First, we can demonstrate what’s possible, engage users, and make some records available online through a search and retrieval pilot using a small but complete subset of the records indexed by multiple fields with links to images of the original copyright records. Options include the records of transfers and assignments of copyrights. The 2.5 million catalog cards with indexes to approximately 350,000 documents recorded between 1870 and 1977 have already been digitized. PDF copies of the documents also exist. Transfer and assignment records must be consulted to determine the complete ownership history of any copyright and so their availability online would form a nice complement to the Catalog of Copyright Entries from 1891 to 1977, which are being digitized onsite here at the Library and made available through the Internet Archive website. Nearly two thirds complete, CCE records are now available online back to 1936. Another option is the set of records of prints and labels registered between 1922 and 1940. This set is much smaller, about 43 thousand registrations, and could be done sooner but it may be too confined to be a model for the 16 million records referring to many other types of copyrightable material. A third option is the set of registration records from 1971 to 1977. This is a much larger set of 7.7 million catalog cards with indexes to 2.8 million registrations and would require considerably more time to complete. I seek your comments on which of these three options would be most useful to you.
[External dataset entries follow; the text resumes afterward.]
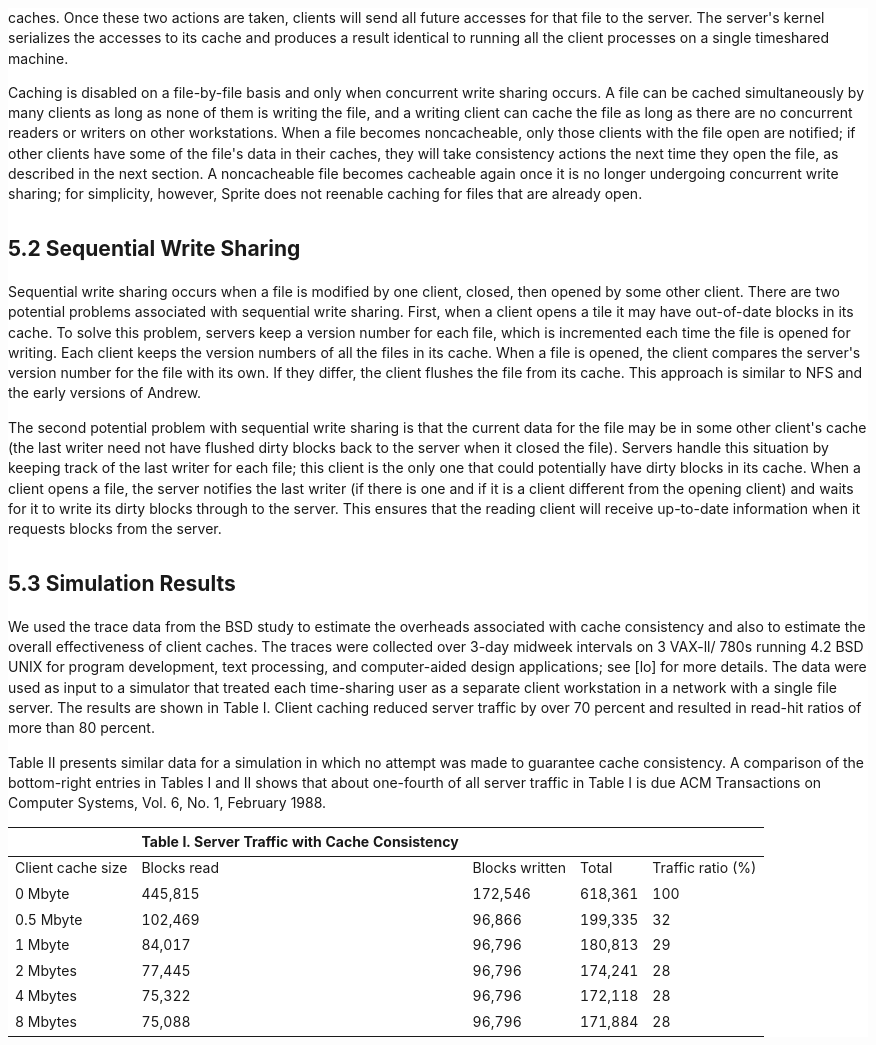 caches. Once these two actions are taken, clients will send all future accesses for that file to the server. The server's kernel serializes the accesses to its cache and produces a result identical to running all the client processes on a single timeshared machine. 

Caching is disabled on a file-by-file basis and only when concurrent write sharing occurs. A file can be cached simultaneously by many clients as long as none of them is writing the file, and a writing client can cache the file as long as there are no concurrent readers or writers on other workstations. When a file becomes noncacheable, only those clients with the file open are notified; if other clients have some of the file's data in their caches, they will take consistency actions the next time they open the file, as described in the next section. A 
noncacheable file becomes cacheable again once it is no longer undergoing concurrent write sharing; for simplicity, however, Sprite does not reenable caching for files that are already open. 

## 5.2 Sequential Write Sharing

Sequential write sharing occurs when a file is modified by one client, closed, then opened by some other client. There are two potential problems associated with sequential write sharing. First, when a client opens a tile it may have out-of-date blocks in its cache. To solve this problem, servers keep a version number for each file, which is incremented each time the file is opened for writing. Each client keeps the version numbers of all the files in its cache. When a file is opened, the client compares the server's version number for the file with its own. If they differ, the client flushes the file from its cache. This approach is similar to NFS and the early versions of Andrew. 

The second potential problem with sequential write sharing is that the current data for the file may be in some other client's cache (the last writer need not have flushed dirty blocks back to the server when it closed the file). Servers handle this situation by keeping track of the last writer for each file; this client is the only one that could potentially have dirty blocks in its cache. When a client opens a file, the server notifies the last writer (if there is one and if it is a client different from the opening client) and waits for it to write its dirty blocks through to the server. This ensures that the reading client will receive up-to-date information when it requests blocks from the server. 

## 5.3 Simulation Results

We used the trace data from the BSD study to estimate the overheads associated with cache consistency and also to estimate the overall effectiveness of client caches. The traces were collected over 3-day midweek intervals on 3 VAX-ll/ 
780s running 4.2 BSD UNIX for program development, text processing, and computer-aided design applications; see [lo] for more details. The data were used as input to a simulator that treated each time-sharing user as a separate client workstation in a network with a single file server. The results are shown in Table I. Client caching reduced server traffic by over 70 percent and resulted in read-hit ratios of more than 80 percent. 

Table II presents similar data for a simulation in which no attempt was made to guarantee cache consistency. A comparison of the bottom-right entries in Tables I and II shows that about one-fourth of all server traffic in Table I is due ACM Transactions on Computer Systems, Vol. 6, No. 1, February 1988. 

|                   | Table I. Server Traffic with Cache Consistency   |                |         |                   |
|-------------------|--------------------------------------------------|----------------|---------|-------------------|
| Client cache size | Blocks read                                      | Blocks written | Total   | Traffic ratio (%) |
| 0 Mbyte           | 445,815                                          | 172,546        | 618,361 | 100               |
| 0.5 Mbyte         | 102,469                                          | 96,866         | 199,335 | 32                |
| 1 Mbyte           | 84,017                                           | 96,796         | 180,813 | 29                |
| 2 Mbytes          | 77,445                                           | 96,796         | 174,241 | 28                |
| 4 Mbytes          | 75,322                                           | 96,796         | 172,118 | 28                |
| 8 Mbytes          | 75,088                                           | 96,796         | 171,884 | 28                |

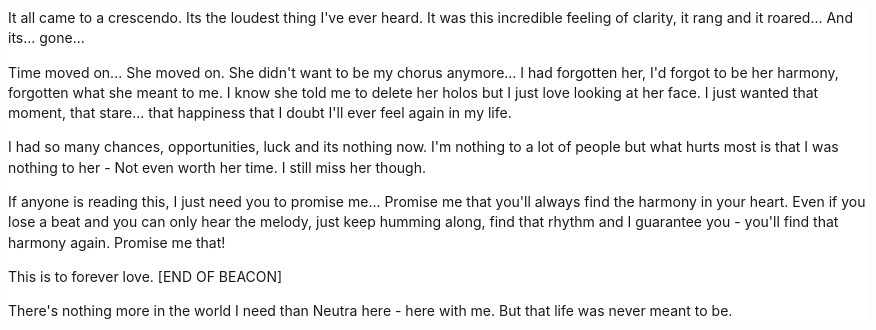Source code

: 
It all came to a crescendo.
Its the loudest thing I've ever heard.
It was this incredible feeling of clarity, it rang and it roared...
And its... gone...


Time moved on... She moved on. She didn't want to be my chorus anymore...
I had forgotten her, I'd forgot to be her harmony, forgotten what she meant to me.
I know she told me to delete her holos but I just love looking at her face.
I just wanted that moment, that stare... that happiness that I doubt I'll ever feel again in my life.


I had so many chances, opportunities, luck and its nothing now.
I'm nothing to a lot of people but what hurts most is that I was nothing to her - Not even worth her time.
I still miss her though.


If anyone is reading this, I just need you to promise me... Promise me that you'll always find the harmony in your heart. Even if you lose a beat and you can only hear the melody, just keep humming along, find that rhythm and I guarantee you - you'll find that harmony again. Promise me that!

This is to forever love.
[END OF BEACON]





There's nothing more in the world I need than Neutra here - here with me. But that life was never meant to be.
Second, as an interim measure while full record indexing is underway, we are considering making the catalog card images available online through a virtual card catalog organized hierarchically by type of record, time period, drawer name, and card image number. This could be done after digitization of each set and would enable online searching of these records in a manner that mimics searching the actual cards. While this would require a few more steps to search for a particular term, it would enable viewing surrounding records, a feature considered useful by some users.
Third, we are exploring the feasibility, costs, and benefits of optical character recognition and double-blind data capture as possible options for extracting data from copyright records. Indexing 70 million records is a daunting task and way beyond present staff resources. At the same time, the accuracy and integrity of the records is of paramount importance. Through prototyping and piloting and your feedback, we plan to find the optimal approach that will capture the necessary information correctly and completely. Whether captured through keyboarding or OCR there must be a second pass of the data for verification. In concert with this we are considering how we might use crowd-sourcing to engage large numbers of interested persons to help with the data capture and verification.
Fourth, we are going to publicize the project through the Copyright website and other media such as this blog to generate excitement, seek input, and garner support for the project.
As always, your feedback and comments are most important and most welcome.